An earthquake of magnitude 7.4 accompanied by a tsunami that occurred in Palu, Central Sulawesi and surrounding areas on 28 September, has resulted in buildings being damaged and causing thousands of deaths and injuries. Tsunami Specialist Dr. Eng. Hamzah Latief from the Oceanography Expertise Group, ITB Faculty of Earth Sciences and Technology explained why the earthquake and tsunami occurred.

According to him, the earthquake that occurred in Palu was a movement from the Palu Koro fault. The mechanism of the earthquake that occurred there, he added, was raised like a strike-slip but there was a trusting at the northern end of the fault. This trusting will cause deformation under the sea so that a tsunami moves near the coastal waters of Donggala.

“However, at the time of the earthquake it caused a shock where unstable sediments in the mouth of the river would slip down and cause a local tsunami,” he said.

This can be seen from the video footage circulating. A viral video shows turbulent and turbid water taken on a ship. Based on the hypothesis, this phenomenon indicates the existence of sediment avalanches under the sea. And second, the video from the top of the building that looks at the seawater has receded and is whiter, then a high tsunami wave occurs. It shows water from offshore.

Koro Hammer Fault Activity

The Palu Koro Fault is said to be very active with a movement of 44 millimeters per year. Many studies or research on the fault have become a dissertation. ITB itself began the focus of the research on Palu Koro fault in 2012, the results have been submitted to the local Regional Government, BNPB and the presidential expert staff.

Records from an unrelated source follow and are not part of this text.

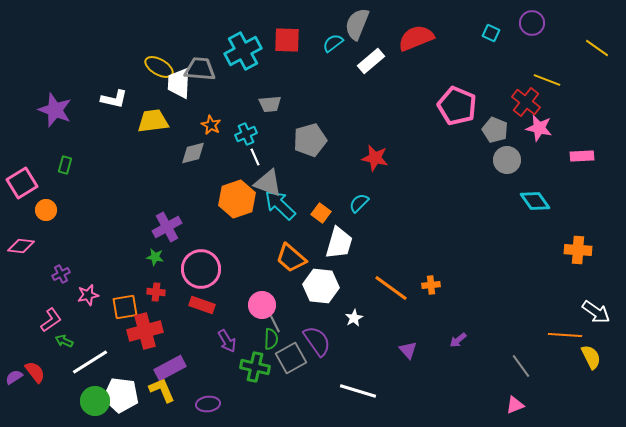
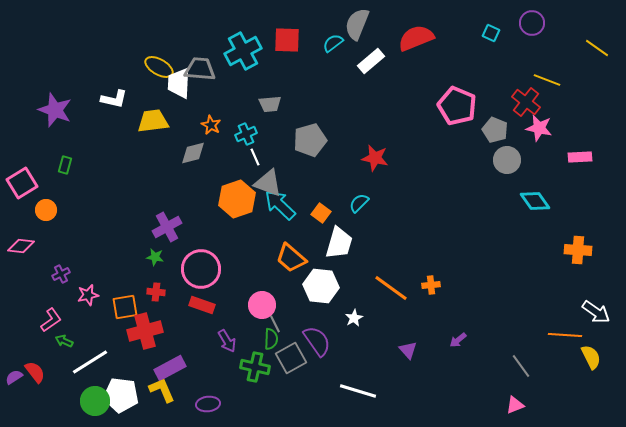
pink rectangle at (582, 156): moved 2 px left, 1 px down
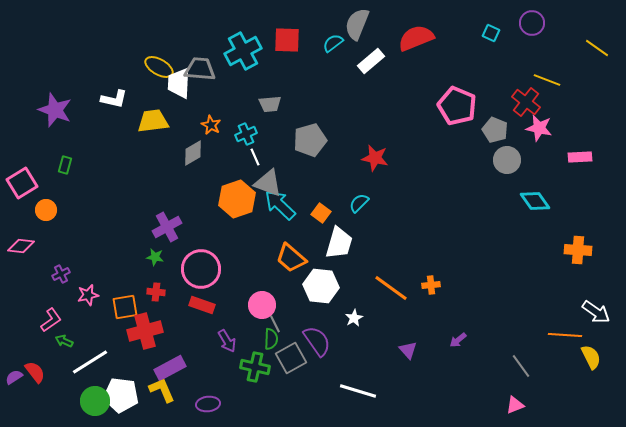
gray diamond at (193, 153): rotated 16 degrees counterclockwise
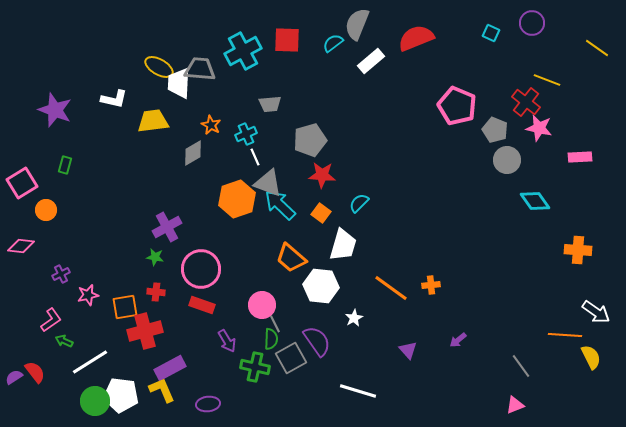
red star at (375, 158): moved 53 px left, 17 px down; rotated 8 degrees counterclockwise
white trapezoid at (339, 243): moved 4 px right, 2 px down
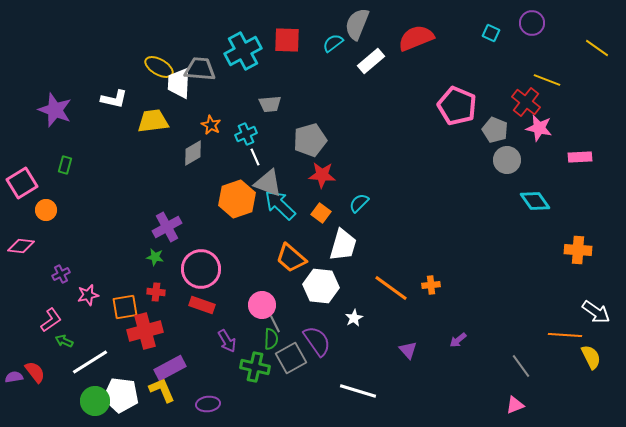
purple semicircle at (14, 377): rotated 24 degrees clockwise
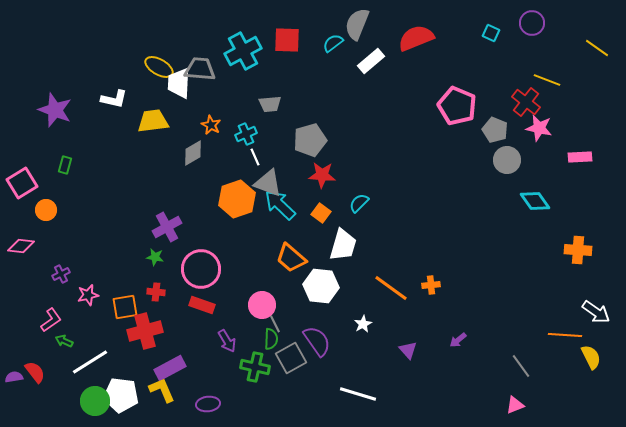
white star at (354, 318): moved 9 px right, 6 px down
white line at (358, 391): moved 3 px down
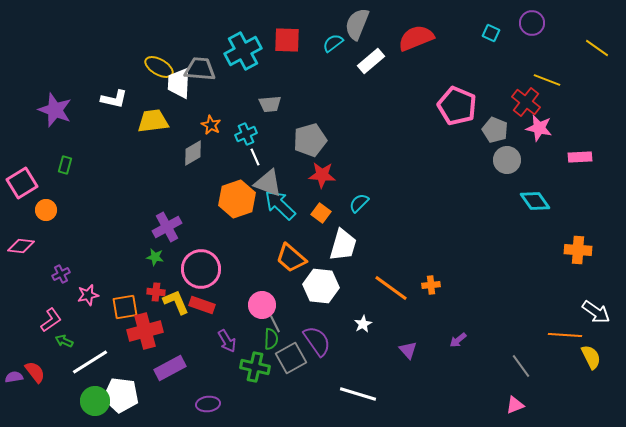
yellow L-shape at (162, 390): moved 14 px right, 88 px up
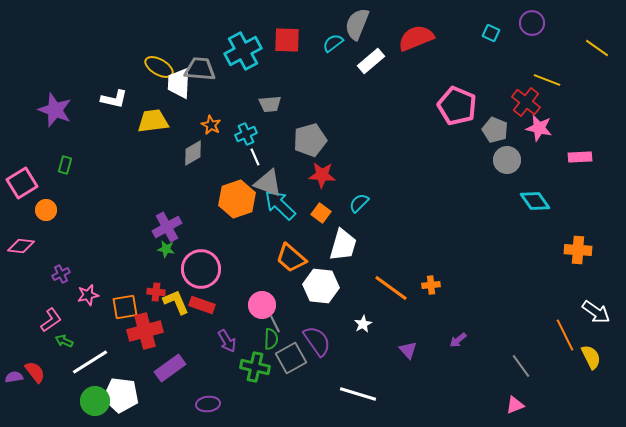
green star at (155, 257): moved 11 px right, 8 px up
orange line at (565, 335): rotated 60 degrees clockwise
purple rectangle at (170, 368): rotated 8 degrees counterclockwise
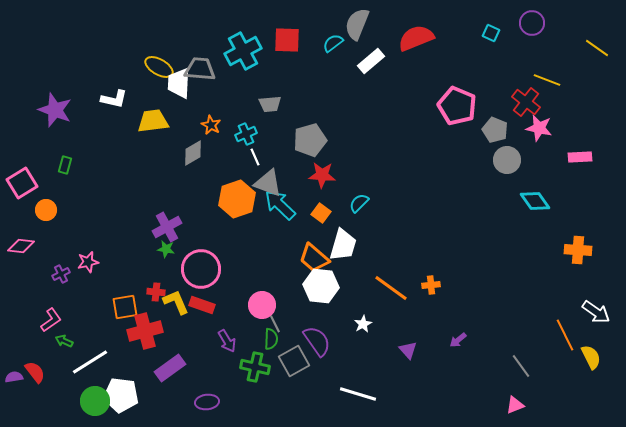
orange trapezoid at (291, 258): moved 23 px right
pink star at (88, 295): moved 33 px up
gray square at (291, 358): moved 3 px right, 3 px down
purple ellipse at (208, 404): moved 1 px left, 2 px up
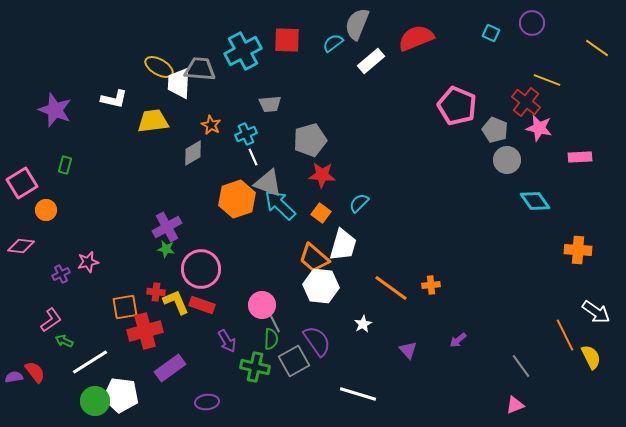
white line at (255, 157): moved 2 px left
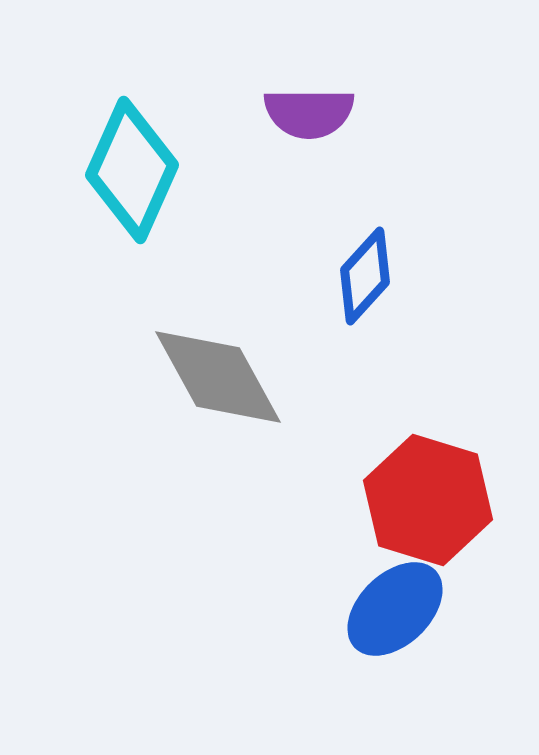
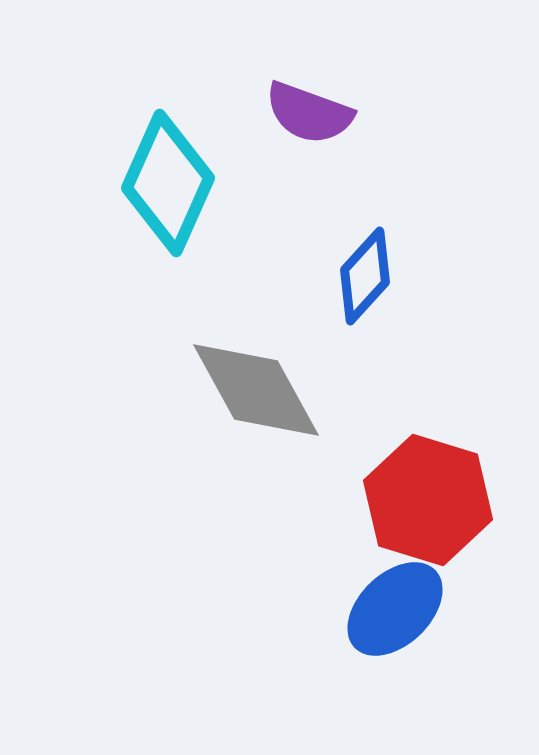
purple semicircle: rotated 20 degrees clockwise
cyan diamond: moved 36 px right, 13 px down
gray diamond: moved 38 px right, 13 px down
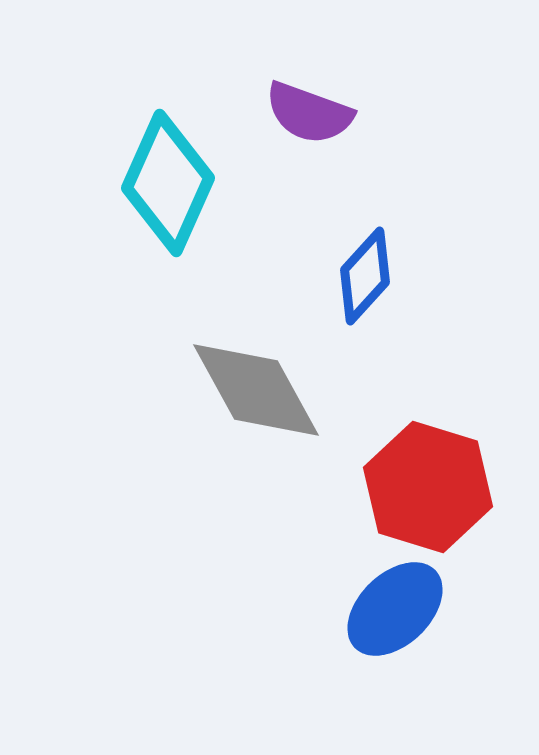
red hexagon: moved 13 px up
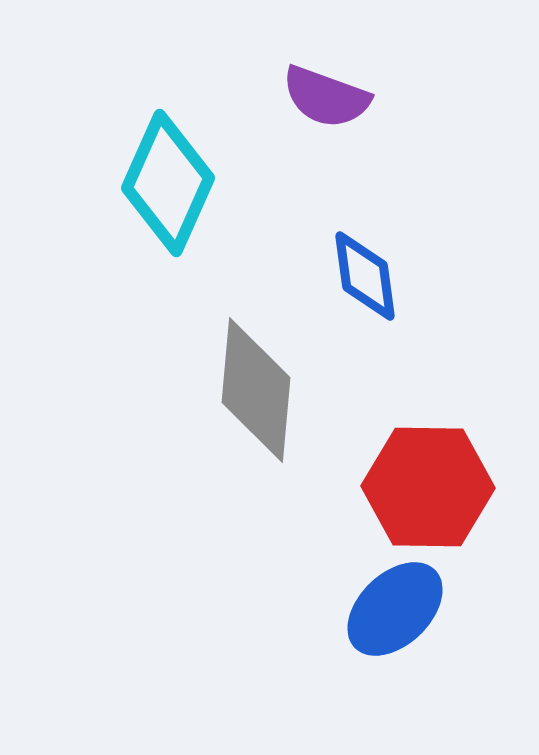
purple semicircle: moved 17 px right, 16 px up
blue diamond: rotated 50 degrees counterclockwise
gray diamond: rotated 34 degrees clockwise
red hexagon: rotated 16 degrees counterclockwise
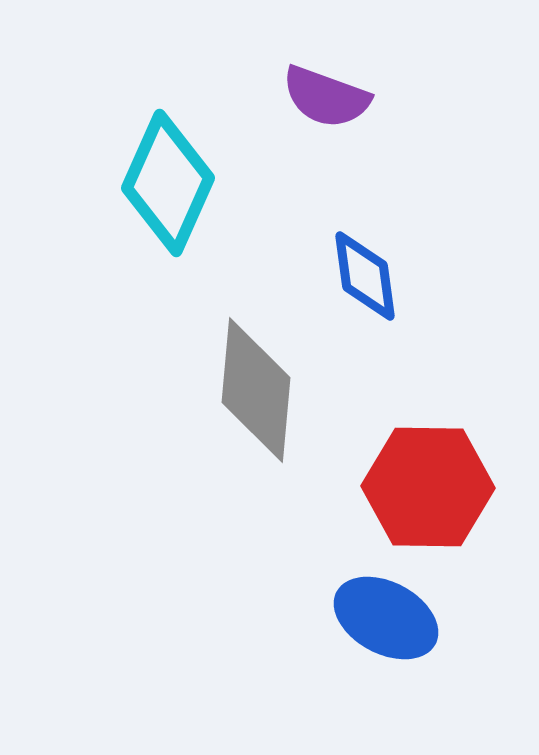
blue ellipse: moved 9 px left, 9 px down; rotated 72 degrees clockwise
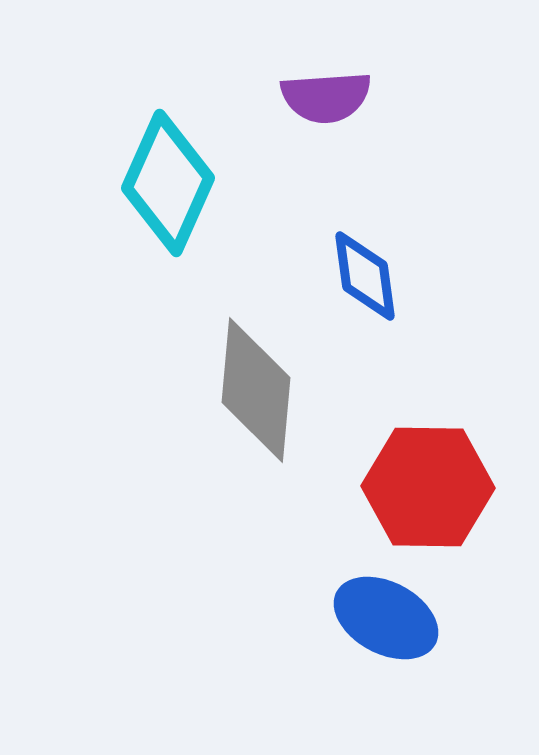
purple semicircle: rotated 24 degrees counterclockwise
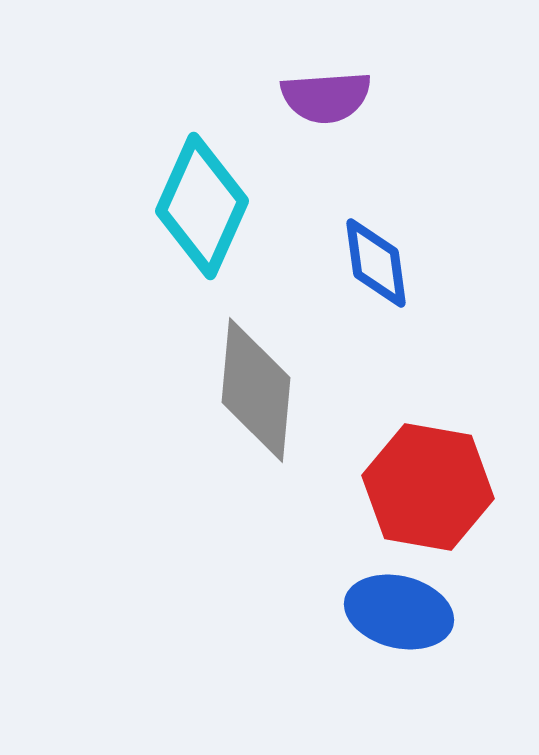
cyan diamond: moved 34 px right, 23 px down
blue diamond: moved 11 px right, 13 px up
red hexagon: rotated 9 degrees clockwise
blue ellipse: moved 13 px right, 6 px up; rotated 14 degrees counterclockwise
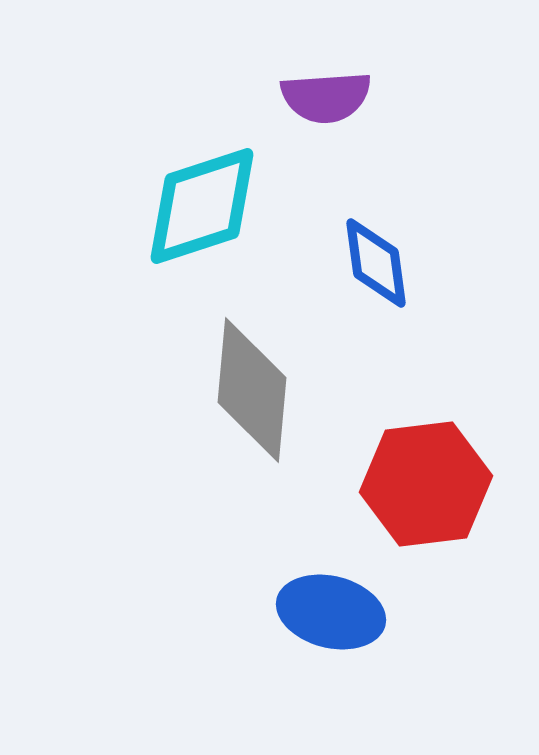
cyan diamond: rotated 48 degrees clockwise
gray diamond: moved 4 px left
red hexagon: moved 2 px left, 3 px up; rotated 17 degrees counterclockwise
blue ellipse: moved 68 px left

“We are indeed very concerned with Palu. We do this because the potential (tsunami) is huge, the results of our simulation show that this flooded area has been identified from our study. Where the height of the tsunami ranges from at least 2-3 on the land, “he said.
In addition, the results of the study have also been followed up by conducting training for the local government and several local researchers at Tadulako University to study and disseminate information about it, said Dr. Hamzah.

He also considered, because of the limitations of tsunami detection technology, it was necessary to have local knowledge of tsunami characteristics in Indonesia so that they not only rely on technology, but rely on our knowledge of the location. “From my studies there, the community knew about having a local language about tsunamis, like Mamuju and Bugis. They know, but maybe not too much attention from the current generation, he said.